*** Opening RECORDS SHOWN ***
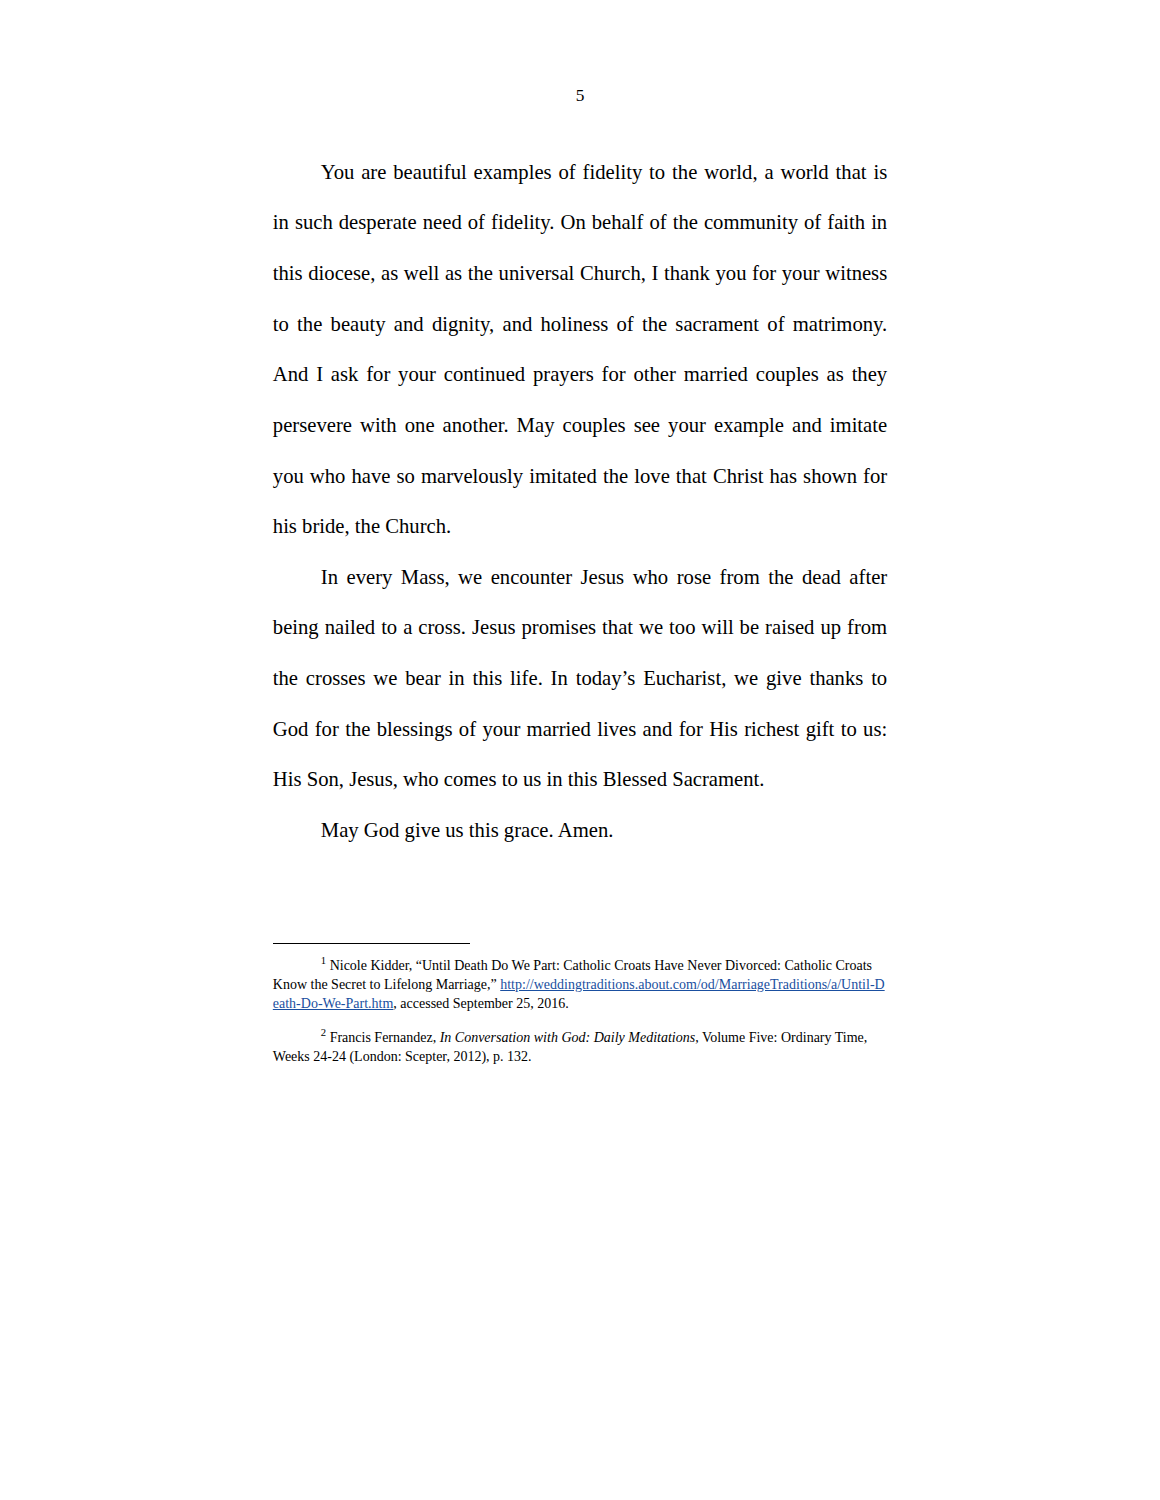5
You are beautiful examples of fidelity to the world, a world that is in such desperate need of fidelity. On behalf of the community of faith in this diocese, as well as the universal Church, I thank you for your witness to the beauty and dignity, and holiness of the sacrament of matrimony. And I ask for your continued prayers for other married couples as they persevere with one another. May couples see your example and imitate you who have so marvelously imitated the love that Christ has shown for his bride, the Church.
In every Mass, we encounter Jesus who rose from the dead after being nailed to a cross. Jesus promises that we too will be raised up from the crosses we bear in this life. In today’s Eucharist, we give thanks to God for the blessings of your married lives and for His richest gift to us: His Son, Jesus, who comes to us in this Blessed Sacrament.
May God give us this grace. Amen.
1 Nicole Kidder, “Until Death Do We Part: Catholic Croats Have Never Divorced: Catholic Croats Know the Secret to Lifelong Marriage,” http://weddingtraditions.about.com/od/MarriageTraditions/a/Until-Death-Do-We-Part.htm, accessed September 25, 2016.
2 Francis Fernandez, In Conversation with God: Daily Meditations, Volume Five: Ordinary Time, Weeks 24-24 (London: Scepter, 2012), p. 132.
*** Closing RECORDS SHOWN ***
■ TASK
Only one thing belongs in the reply: the exact lines of the listing above, from the one with "September 25, 2016." through its last line.

■ RESPONSE TO THE EXERCISE
1 Nicole Kidder, “Until Death Do We Part: Catholic Croats Have Never Divorced: Catholic Croats Know the Secret to Lifelong Marriage,” http://weddingtraditions.about.com/od/MarriageTraditions/a/Until-Death-Do-We-Part.htm, accessed September 25, 2016.
2 Francis Fernandez, In Conversation with God: Daily Meditations, Volume Five: Ordinary Time, Weeks 24-24 (London: Scepter, 2012), p. 132.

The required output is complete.